Rahm exhibited colossal impatience, as if the future of the Republic depended on him making his points. He cut Stephanopoulos off mid-sentence in a question about Romney’s alleged outsourcing. It wasn’t exactly the question Rahm wanted at that particular point, so he answered with a tirade about Romney’s claim that he left Bain Capital in 1999 to run the Olympics (and thus he had nothing to do with post-’99 outsourcing). Rahm argued that Romney’s claim was not true because SEC documents show how Romney declared himself Bain’s “chairman, …CEO, sole shareholder, president” even after the ’99 outsourcing. 

Stephanopoulos made two failed attempts to get a question in: “Do you really…” Rahm cut him off, said his anti-Romney piece, and then Stephanopoulos tried again: “But do you really believe…” and Rahm raised Romney’s assertion, in an op-ed published in November 2008, that it would be best to let General Motors and Chrysler go bankrupt. 

Then it took Stephanopoulos three tries—interspersed by Rahm blasting Romney—to ask a question about Obama aide Stephanie Cutter suggesting that Romney’s actions surrounding the SEC documents might constitute a felony. “And the second thing is,” Rahm goes on, “Give it up about Stephanie. Don’t worry about that.” Four Rahm paragraphs followed, interrupted by Stephanopoulos again trying in vain to push out a question.

Stephanopoulos then moved to the question of Romney’s refusal to release more than two years’ worth of tax returns (one already released and one promised). Rahm responds with a barrage of words, including his best lines: claiming that when 2008 nominee John McCain was vetting running mates, Romney gave the McCain camp 23 years worth of returns: “….McCain’s people looked at it and said, `Let’s go with Sarah Palin.’”

As Rahm attacked Romney on the 14 percent tax rate the candidate paid (“about half of what a middle-class family pays”)—and Mitt’s investments in the Cayman Islands, the Bahamas, Luxembourg—Stephanopoulos tried to break into the monologue: “So, OK, you’ve made…” and Rahm cut him off to continue his point about tax reform and a middle class family wanting “to save to send their kid to college” and Romney wanting to “protect…the loophole in the Cayman Islands.”

“I—I get that,” stammers Stephanopoulos. It went on for another 800 or so words before Stephanopoulos said, “Thanks very much, Mr. Mayor,” and moved on to Kelly Ayotte.

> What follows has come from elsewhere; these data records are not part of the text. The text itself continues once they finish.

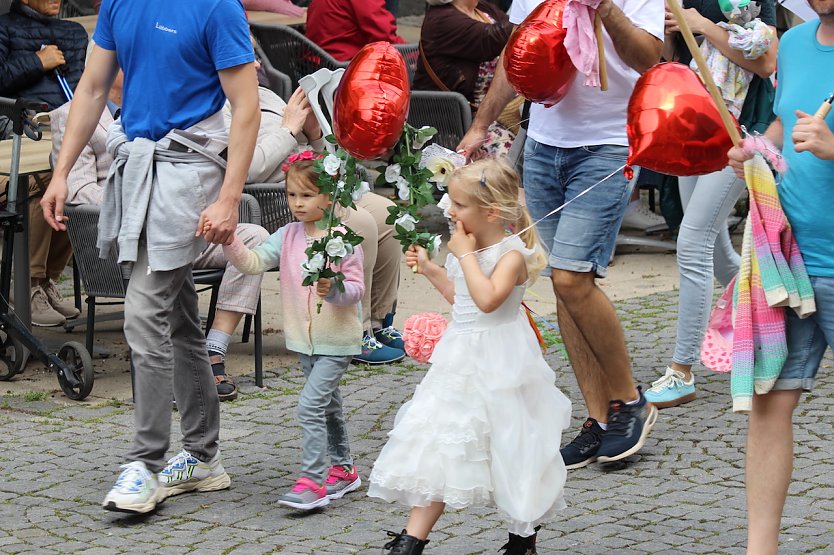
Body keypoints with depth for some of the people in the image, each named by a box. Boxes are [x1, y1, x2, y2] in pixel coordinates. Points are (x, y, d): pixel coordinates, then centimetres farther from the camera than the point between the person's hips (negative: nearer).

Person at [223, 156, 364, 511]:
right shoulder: (288, 236, 3)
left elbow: (357, 289, -13)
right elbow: (253, 262, -7)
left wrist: (334, 289, -34)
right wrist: (230, 241, -24)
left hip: (336, 341, -7)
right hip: (304, 340, 7)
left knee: (310, 405, -16)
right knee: (328, 405, 19)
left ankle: (312, 481, -16)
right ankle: (342, 468, 33)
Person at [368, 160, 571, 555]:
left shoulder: (512, 254, -16)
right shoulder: (465, 247, 7)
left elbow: (487, 299, -33)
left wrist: (465, 254, -25)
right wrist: (429, 269, 16)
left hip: (498, 368, -7)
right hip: (461, 360, 7)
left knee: (511, 452, 6)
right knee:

For the most part, Ayotte let Stephanopoulos ask his questions, many of them way longer and more involved than any he was able to ask Rahm, and some containing anti-Romney info—for example, Stephanopoulos asks Ayotte about the Romney-signed SEC forms and mentions that Romney “attended board meetings of at least one company funded by Bain in that 1999 to 2002 period, that he received at least $100,000 for two separate years as an executive of Bain.” A bit later, Ayotte again listened politely while Stephanopoulos asks a question that includes the news, “….our Washington Post-ABC News poll shows that … more than half of Americans are most concerned about the next four years, and among those Americans, President Obama leads by 23 percent.” 

Yes, it’s Stephanopoulos’s show, but can anyone imagine Rahm sitting still for that? He would have seen those negative nuggets coming and stopped Stephanopoulos in mid-syllable.

One week ago, Emanuel appeared on CBS Evening News with Scott Pelley. Emanuel made his case for what he’s doing about Chicago’s skyrocketing murder rate, pushing toward 280 so far this year, up 39 percent. Don’t forget, Rahm repeated, that other crimes—“burglary, armed robbery, theft"—are down by 10 percent. 

These national appearances, happening at a time when the city he leads is literally bleeding, feed my hunch that Emanuel is looking ahead to a national stage. Sunday’s alpha-male, attack-dog performance makes one wonder if Rahm isn’t auditioning to be Hillary’s vice president in 2016.

Joe Biden is showing during this campaign that he can be tough, but also comically inept and off-message. Rahm may be a lot of things, but off-message isn’t one of them.